Macalister Wright

Personal information
- Full name: Macalister Bailey Wright
- Born: 22 January 1998 (age 28) Ferntree Gully, Victoria
- Batting: Right-handed
- Bowling: Right-arm leg break
- Role: All-rounder

Domestic team information
- 2017/18: Cricket Australia XI
- 2018/19–present: Hobart Hurricanes
- 2019/20–2025/26: Tasmania
- LA debut: 27 September 2017 Cricket Australia XI v South Australia
- Last LA: 17 October 2017 Cricket Australia XI v Western Australia

Career statistics
| Competition | FC | LA | T20 |
| Matches | 10 | 25 | 28 |
| Runs scored | 454 | 620 | 601 |
| Batting average | 28.37 | 29.52 | 26.13 |
| 100s/50s | 0/3 | 1/3 | 0/5 |
| Top score | 78* | 104 | 70* |
| Balls bowled | – | 56 | 30 |
| Wickets | – | 0 | 1 |
| Bowling average | – | – | 53.00 |
| 5 wickets in innings | – | – | 0 |
| 10 wickets in match | – | – | 0 |
| Best bowling | – | – | 1/28 |
| Catches/stumpings | 3/– | 6/– | 13/– |
- Source: Cricinfo, 20 May 2025

= Mac Wright =

Australian cricketer

Macalister Bailey Wright (born 22 January 1998) is an Australian cricketer. He made his List A debut for Cricket Australia XI in the 2017–18 JLT One-Day Cup on 27 September 2017.

==Domestic career==
Wright played for Cricket Australia XI in the 2017–18 JLT One-Day Cup. He made his List A debut in the tournament against South Australia. He bowled 3 overs and conceded 23 runs. He played three matches for the tournament, scoring 42 runs but failing to take his first List A wicket.

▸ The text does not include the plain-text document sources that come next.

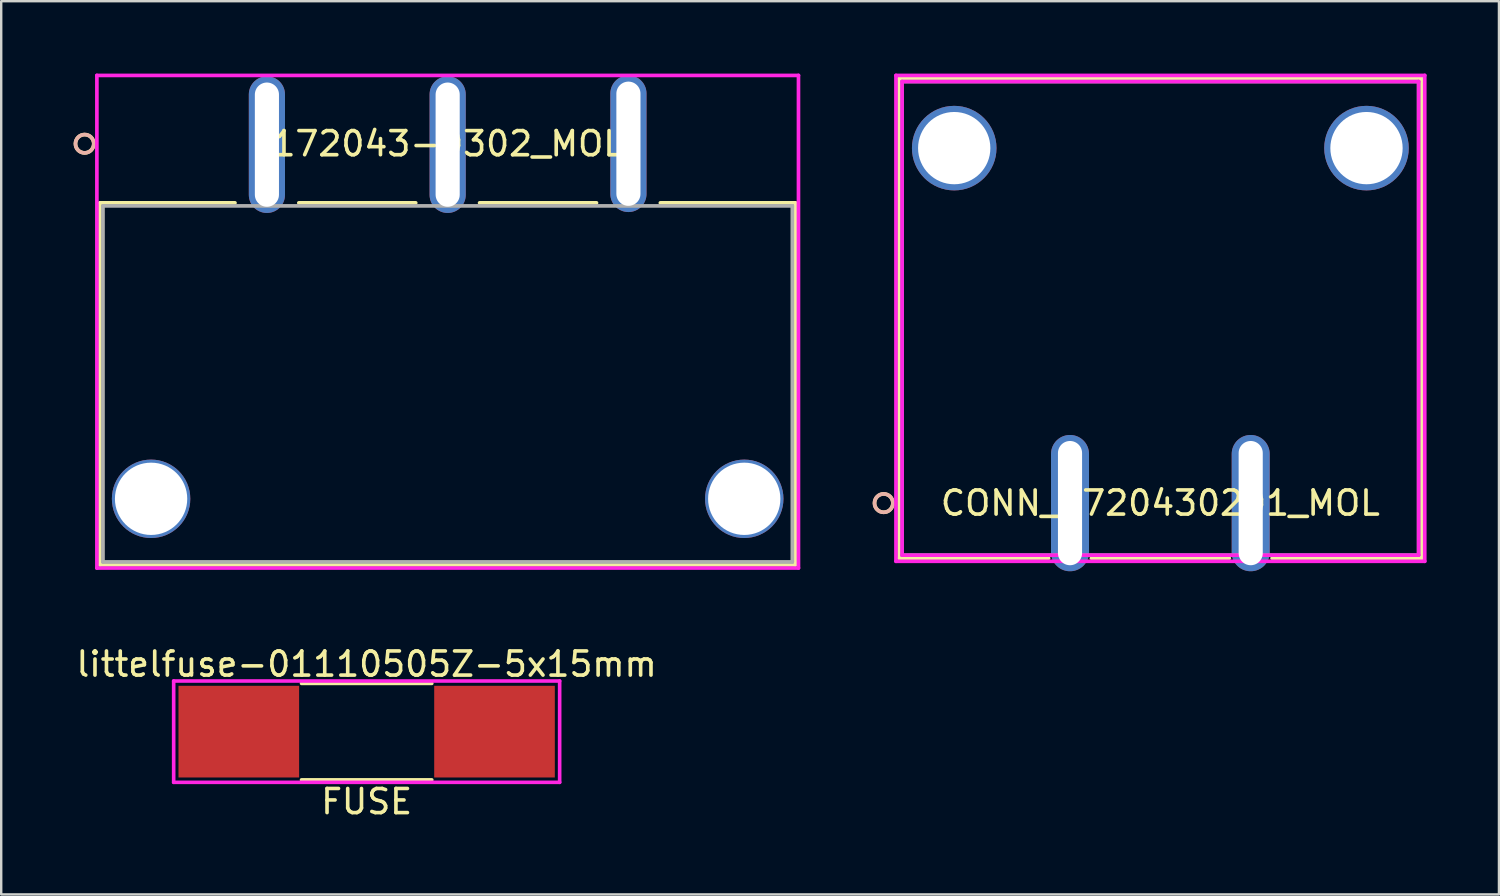
<source format=kicad_pcb>
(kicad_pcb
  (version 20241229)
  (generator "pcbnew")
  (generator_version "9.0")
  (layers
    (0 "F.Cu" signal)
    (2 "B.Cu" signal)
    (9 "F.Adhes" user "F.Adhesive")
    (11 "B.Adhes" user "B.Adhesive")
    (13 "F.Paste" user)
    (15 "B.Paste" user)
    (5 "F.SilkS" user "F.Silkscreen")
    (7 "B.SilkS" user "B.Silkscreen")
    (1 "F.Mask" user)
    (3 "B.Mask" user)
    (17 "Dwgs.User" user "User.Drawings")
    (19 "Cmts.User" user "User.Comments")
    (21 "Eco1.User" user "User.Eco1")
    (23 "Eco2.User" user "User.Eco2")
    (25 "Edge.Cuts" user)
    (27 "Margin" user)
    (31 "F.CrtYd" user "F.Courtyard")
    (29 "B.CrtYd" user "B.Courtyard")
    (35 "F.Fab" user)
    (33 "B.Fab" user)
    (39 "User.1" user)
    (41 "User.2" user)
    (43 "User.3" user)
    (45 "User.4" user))
  (footprint "172043-0302_MOL"
    (layer "F.Cu")
    (at 8.014 2.908)
    (property "Reference" "172043-0302_MOL" (at 7.493 0 0) (layer "F.SilkS") (effects (font (size 1 1) (thickness 0.15))))
    (attr through_hole)
    (fp_line (start -6.921 2.451) (end -6.921 17.462) (stroke (width 0.152) (type solid)) (layer "F.SilkS"))
    (fp_line (start -6.921 17.462) (end 21.907 17.462) (stroke (width 0.152) (type solid)) (layer "F.SilkS"))
    (fp_line (start -1.323 2.451) (end -6.921 2.451) (stroke (width 0.152) (type solid)) (layer "F.SilkS"))
    (fp_line (start 6.17 2.451) (end 1.323 2.451) (stroke (width 0.152) (type solid)) (layer "F.SilkS"))
    (fp_line (start 13.663 2.451) (end 8.816 2.451) (stroke (width 0.152) (type solid)) (layer "F.SilkS"))
    (fp_line (start 21.907 2.451) (end 16.309 2.451) (stroke (width 0.152) (type solid)) (layer "F.SilkS"))
    (fp_line (start 21.907 17.462) (end 21.907 2.451) (stroke (width 0.152) (type solid)) (layer "F.SilkS"))
    (fp_circle (center -7.556 0) (end -7.176 0) (stroke (width 0.152) (type solid)) (fill no) (layer "F.SilkS"))
    (fp_circle (center -7.556 0) (end -7.176 0) (stroke (width 0.152) (type solid)) (fill no) (layer "B.SilkS"))
    (fp_line (start -7.048 -2.832) (end -7.048 17.59) (stroke (width 0.152) (type solid)) (layer "F.CrtYd"))
    (fp_line (start -7.048 17.59) (end 22.035 17.59) (stroke (width 0.152) (type solid)) (layer "F.CrtYd"))
    (fp_line (start 22.035 -2.832) (end -7.048 -2.832) (stroke (width 0.152) (type solid)) (layer "F.CrtYd"))
    (fp_line (start 22.035 17.59) (end 22.035 -2.832) (stroke (width 0.152) (type solid)) (layer "F.CrtYd"))
    (fp_line (start -6.795 2.578) (end -6.795 17.335) (stroke (width 0.152) (type solid)) (layer "F.Fab"))
    (fp_line (start -6.795 17.335) (end 21.78 17.335) (stroke (width 0.152) (type solid)) (layer "F.Fab"))
    (fp_line (start 21.78 2.578) (end -6.795 2.578) (stroke (width 0.152) (type solid)) (layer "F.Fab"))
    (fp_line (start 21.78 17.335) (end 21.78 2.578) (stroke (width 0.152) (type solid)) (layer "F.Fab"))
    (fp_circle (center 0 -1.905) (end 0.381 -1.905) (stroke (width 0.152) (type solid)) (fill no) (layer "F.Fab"))
    (fp_text user "*" (at 0 0 0) (layer "F.SilkS") (effects (font (size 1 1) (thickness 0.15))))
    (fp_text user "Copyright 2016 Accelerated Designs. All rights reserved." (at 0 0 0) (layer "Cmts.User") (effects (font (size 0.127 0.127) (thickness 0.002))))
    (fp_text user "*" (at 0 0 0) (layer "F.Fab") (effects (font (size 1 1) (thickness 0.15))))
    (pad "1" thru_hole oval (at 0 0.038 90) (size 5.664 1.499) (drill oval 5.15 1) (layers "*.Cu" "*.Mask"))
    (pad "2" thru_hole oval (at 7.493 0.038 90) (size 5.664 1.499) (drill oval 5.15 1) (layers "*.Cu" "*.Mask"))
    (pad "3" thru_hole oval (at 14.986 0 90) (size 5.664 1.499) (drill oval 5.15 1) (layers "*.Cu" "*.Mask"))
    (pad "4" thru_hole circle (at -4.801 14.719 90) (size 3.251 3.251) (drill 2.997) (layers "*.Cu" "*.Mask"))
    (pad "5" thru_hole circle (at 19.787 14.719 90) (size 3.251 3.251) (drill 2.997) (layers "*.Cu" "*.Mask")))
  (footprint "littelfuse-01110505Z-5x15mm"
    (layer "F.Cu")
    (at 12.149 27.279)
    (property "Reference" "littelfuse-01110505Z-5x15mm" (at 0 -2.8 0) (layer "F.SilkS") (effects (font (size 1 1) (thickness 0.15))))
    (attr through_hole)
    (fp_line (start -2.7 -2) (end 2.7 -2) (stroke (width 0.15) (type solid)) (layer "F.SilkS"))
    (fp_line (start -2.7 2) (end 2.7 2) (stroke (width 0.15) (type solid)) (layer "F.SilkS"))
    (fp_line (start -8 -2.1) (end 8 -2.1) (stroke (width 0.15) (type solid)) (layer "F.CrtYd"))
    (fp_line (start -8 2.1) (end -8 -2.1) (stroke (width 0.15) (type solid)) (layer "F.CrtYd"))
    (fp_line (start 8 -2.1) (end 8 2.1) (stroke (width 0.15) (type solid)) (layer "F.CrtYd"))
    (fp_line (start 8 2.1) (end -8 2.1) (stroke (width 0.15) (type solid)) (layer "F.CrtYd"))
    (fp_text user "FUSE" (at 0 2.9 0) (layer "F.SilkS") (effects (font (size 1 1) (thickness 0.15))))
    (pad "1" smd rect (at -5.3 0) (size 5 3.8) (layers "F.Cu" "F.Mask" "F.Paste"))
    (pad "2" smd rect (at 5.3 0) (size 5 3.8) (layers "F.Cu" "F.Mask" "F.Paste")))
  (footprint "CONN_1720430201_MOL"
    (layer "F.Cu")
    (at 48.795 17.805)
    (property "Reference" "CONN_1720430201_MOL" (at -3.745 0 0) (layer "F.SilkS") (effects (font (size 1 1) (thickness 0.15))))
    (attr through_hole)
    (fp_line (start -14.578 -17.602) (end -14.578 2.286) (stroke (width 0.152) (type solid)) (layer "F.SilkS"))
    (fp_line (start -14.578 2.286) (end -8.376 2.286) (stroke (width 0.152) (type solid)) (layer "F.SilkS"))
    (fp_line (start -6.604 2.286) (end -0.886 2.286) (stroke (width 0.152) (type solid)) (layer "F.SilkS"))
    (fp_line (start 0.886 2.286) (end 7.088 2.286) (stroke (width 0.152) (type solid)) (layer "F.SilkS"))
    (fp_line (start 7.088 -17.602) (end -14.578 -17.602) (stroke (width 0.152) (type solid)) (layer "F.SilkS"))
    (fp_line (start 7.088 2.286) (end 7.088 -17.602) (stroke (width 0.152) (type solid)) (layer "F.SilkS"))
    (fp_circle (center -15.213 0) (end -14.832 0) (stroke (width 0.152) (type solid)) (fill no) (layer "F.SilkS"))
    (fp_circle (center -15.213 0) (end -14.832 0) (stroke (width 0.152) (type solid)) (fill no) (layer "B.SilkS"))
    (fp_line (start -14.705 -17.729) (end -14.705 2.413) (stroke (width 0.152) (type solid)) (layer "F.CrtYd"))
    (fp_line (start -14.705 2.413) (end 7.215 2.413) (stroke (width 0.152) (type solid)) (layer "F.CrtYd"))
    (fp_line (start -14.451 -17.475) (end -14.451 2.159) (stroke (width 0.152) (type solid)) (layer "F.CrtYd"))
    (fp_line (start -14.451 2.159) (end 6.961 2.159) (stroke (width 0.152) (type solid)) (layer "F.CrtYd"))
    (fp_line (start 6.961 -17.475) (end -14.451 -17.475) (stroke (width 0.152) (type solid)) (layer "F.CrtYd"))
    (fp_line (start 6.961 2.159) (end 6.961 -17.475) (stroke (width 0.152) (type solid)) (layer "F.CrtYd"))
    (fp_line (start 7.215 -17.729) (end -14.705 -17.729) (stroke (width 0.152) (type solid)) (layer "F.CrtYd"))
    (fp_line (start 7.215 2.413) (end 7.215 -17.729) (stroke (width 0.152) (type solid)) (layer "F.CrtYd"))
    (fp_line (start -14.451 -17.475) (end -14.451 2.159) (stroke (width 0.152) (type solid)) (layer "F.Fab"))
    (fp_line (start -14.451 2.159) (end 6.961 2.159) (stroke (width 0.152) (type solid)) (layer "F.Fab"))
    (fp_line (start 6.961 -17.475) (end -14.451 -17.475) (stroke (width 0.152) (type solid)) (layer "F.Fab"))
    (fp_line (start 6.961 2.159) (end 6.961 -17.475) (stroke (width 0.152) (type solid)) (layer "F.Fab"))
    (fp_circle (center -7.49 1.905) (end -7.109 1.905) (stroke (width 0.152) (type solid)) (fill no) (layer "F.Fab"))
    (fp_text user "*" (at 0 0 0) (layer "F.SilkS") (effects (font (size 1 1) (thickness 0.15))))
    (fp_text user "Copyright 2016 Accelerated Designs. All rights reserved." (at 0 0 0) (layer "Cmts.User") (effects (font (size 0.127 0.127) (thickness 0.002))))
    (fp_text user "*" (at 0 0 0) (layer "F.Fab") (effects (font (size 1 1) (thickness 0.15))))
    (pad "1" thru_hole oval (at -7.49 0) (size 1.575 5.65) (drill oval 1 5.15) (layers "*.Cu" "*.Mask"))
    (pad "2" thru_hole oval (at -0.000001 0) (size 1.575 5.65) (drill oval 1 5.15) (layers "*.Cu" "*.Mask"))
    (pad "3" thru_hole circle (at -12.29 -14.715) (size 3.505 3.505) (drill 2.997) (layers "*.Cu" "*.Mask"))
    (pad "4" thru_hole circle (at 4.8 -14.715) (size 3.505 3.505) (drill 2.997) (layers "*.Cu" "*.Mask")))
  (gr_rect
    (start -3 -3)
    (end 59.086 34.027)
    (stroke (width 0.1) (type default))
    (fill no)
    (layer "Edge.Cuts")))
</source>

In September 2018, he was named in the Hobart Hurricanes' squad for the 2018 Abu Dhabi T20 Trophy. He made his Twenty20 debut for the Hobart Hurricanes in the 2018 Abu Dhabi T20 Trophy on 5 October 2018. On 20 November 2019, in the 2019–20 Marsh One-Day Cup, Wright scored his maiden century in List A cricket. He made his first-class debut on 29 November 2019, for Tasmania in the 2019–20 Sheffield Shield season.

Wright was delisted by Tasmania at the end of the 2025-26 season.

==Personal life==
In 2022, Wright was studying for a Bachelor of Arts (Psychology) at Deakin University.